I love food. I have a master’s degree in nutrition. One might say I’m obsessed with eating. Yet, until recently, I couldn’t understand why so many moms talked—with pride or despair—about whether or not their kids were “good eaters.” Then I had kids.
Watching my oldest son Julian’s first bite of pears two and a half years ago, I got it. If you appreciate delicious, healthy foods, there’s nothing more satisfying than watching your child discover the joys of eating. But how do you cultivate a kid who prefers fruit to french fries and doesn’t turn her nose up at broccoli and salmon? Short answer: Start now. “Most of our taste preferences are formed early in life—in the first couple of years and especially in the first year—by the kinds of exposures we have,” says Alan Greene M.D., author of Feeding Baby Green: The Earth-Friendly Program for Healthy, Safe Nutrition. “[As parents], we have the ability to teach kids to recognize and enjoy healthy amounts of good foods. When we miss that opportunity we end up with picky eaters who only like kids’ foods and whom we fight to get to enjoy vegetables.” So embrace that early window. Here are 10 strategies that, from that first spoonful of solids, will help you to raise a child who will learn to eat—and love—everything.
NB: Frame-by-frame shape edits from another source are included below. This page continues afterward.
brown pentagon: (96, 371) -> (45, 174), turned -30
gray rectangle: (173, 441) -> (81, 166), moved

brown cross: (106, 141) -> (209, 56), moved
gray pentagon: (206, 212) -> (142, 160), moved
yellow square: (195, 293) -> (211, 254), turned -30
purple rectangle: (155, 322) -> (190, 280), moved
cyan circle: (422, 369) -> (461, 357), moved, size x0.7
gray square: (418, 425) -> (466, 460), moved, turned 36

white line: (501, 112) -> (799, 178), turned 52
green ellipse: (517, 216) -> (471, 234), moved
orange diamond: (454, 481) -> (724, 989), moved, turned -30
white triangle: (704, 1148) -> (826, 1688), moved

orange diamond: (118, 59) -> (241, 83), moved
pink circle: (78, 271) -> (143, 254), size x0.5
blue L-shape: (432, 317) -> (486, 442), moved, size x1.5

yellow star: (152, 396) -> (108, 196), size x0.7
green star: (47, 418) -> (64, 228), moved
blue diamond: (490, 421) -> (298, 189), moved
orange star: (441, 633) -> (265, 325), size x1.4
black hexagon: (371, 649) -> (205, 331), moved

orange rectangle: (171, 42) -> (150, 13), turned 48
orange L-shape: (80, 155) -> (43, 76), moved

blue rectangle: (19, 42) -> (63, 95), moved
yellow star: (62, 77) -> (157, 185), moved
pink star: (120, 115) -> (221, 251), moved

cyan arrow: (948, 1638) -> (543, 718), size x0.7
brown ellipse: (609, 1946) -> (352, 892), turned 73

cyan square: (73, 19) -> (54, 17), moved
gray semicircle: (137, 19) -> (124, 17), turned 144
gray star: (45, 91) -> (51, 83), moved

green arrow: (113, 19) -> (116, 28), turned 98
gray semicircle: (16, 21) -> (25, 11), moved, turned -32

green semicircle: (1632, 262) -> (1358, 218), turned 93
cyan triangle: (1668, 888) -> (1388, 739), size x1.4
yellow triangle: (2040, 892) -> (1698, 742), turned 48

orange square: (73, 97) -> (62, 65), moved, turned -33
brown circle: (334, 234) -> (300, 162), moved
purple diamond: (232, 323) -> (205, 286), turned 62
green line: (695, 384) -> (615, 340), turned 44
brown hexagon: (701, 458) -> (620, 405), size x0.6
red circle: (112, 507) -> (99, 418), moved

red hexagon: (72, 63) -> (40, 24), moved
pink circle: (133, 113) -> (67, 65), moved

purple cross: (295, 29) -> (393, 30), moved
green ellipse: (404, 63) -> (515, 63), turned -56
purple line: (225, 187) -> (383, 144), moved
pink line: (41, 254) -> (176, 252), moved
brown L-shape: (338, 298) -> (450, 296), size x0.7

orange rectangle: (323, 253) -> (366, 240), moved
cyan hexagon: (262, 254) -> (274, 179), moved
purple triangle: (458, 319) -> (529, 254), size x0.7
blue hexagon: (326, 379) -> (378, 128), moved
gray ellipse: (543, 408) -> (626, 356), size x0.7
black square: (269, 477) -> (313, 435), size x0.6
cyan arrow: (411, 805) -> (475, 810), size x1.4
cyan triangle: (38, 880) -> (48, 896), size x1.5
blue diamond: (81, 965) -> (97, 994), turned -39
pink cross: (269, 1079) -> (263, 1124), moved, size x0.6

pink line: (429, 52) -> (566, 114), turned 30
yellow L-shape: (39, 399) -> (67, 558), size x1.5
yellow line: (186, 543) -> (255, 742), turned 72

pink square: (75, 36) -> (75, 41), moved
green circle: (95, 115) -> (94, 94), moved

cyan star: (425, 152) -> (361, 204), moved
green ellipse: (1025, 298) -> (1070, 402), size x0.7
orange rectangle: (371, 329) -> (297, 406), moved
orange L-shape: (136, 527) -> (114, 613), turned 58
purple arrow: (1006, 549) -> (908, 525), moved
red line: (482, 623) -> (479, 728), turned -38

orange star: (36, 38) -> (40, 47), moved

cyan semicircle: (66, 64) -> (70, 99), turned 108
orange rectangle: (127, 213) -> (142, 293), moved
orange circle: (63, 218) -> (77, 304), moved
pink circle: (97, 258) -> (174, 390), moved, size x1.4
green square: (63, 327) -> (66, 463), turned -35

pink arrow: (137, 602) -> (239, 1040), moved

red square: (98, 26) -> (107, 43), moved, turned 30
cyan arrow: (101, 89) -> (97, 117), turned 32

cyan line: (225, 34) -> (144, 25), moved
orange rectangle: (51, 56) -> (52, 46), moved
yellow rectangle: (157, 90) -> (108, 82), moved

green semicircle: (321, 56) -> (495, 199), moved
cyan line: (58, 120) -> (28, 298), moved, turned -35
1 Time those first bites right “The best time to feed your baby solids for the first time is when he’s feeling bright-eyed and bushy-tailed—in the morning or right after a nap,” says Karen Ansel R.D., a spokesperson for the American Dietetic Association (ADA) in Long Island, New York, and co-author of the upcoming book The Baby and Toddler Cookbook: Fresh, Homemade Foods for a Healthy Start. Make sure he’s hungry but not starving and older siblings aren’t running wild around him (it’s distracting). Turn the TV off and stash your iPhone. There’s no rule about what to give first. It could be brown rice cereal mixed with breast milk or formula. Bananas and avocados tend to be easy transitional foods, but you can start with vegetables or even meat. During the first few feedings, your baby will probably take only a couple of bites. When he purses his lips, turns or shakes his head or becomes distracted, he’s had enough.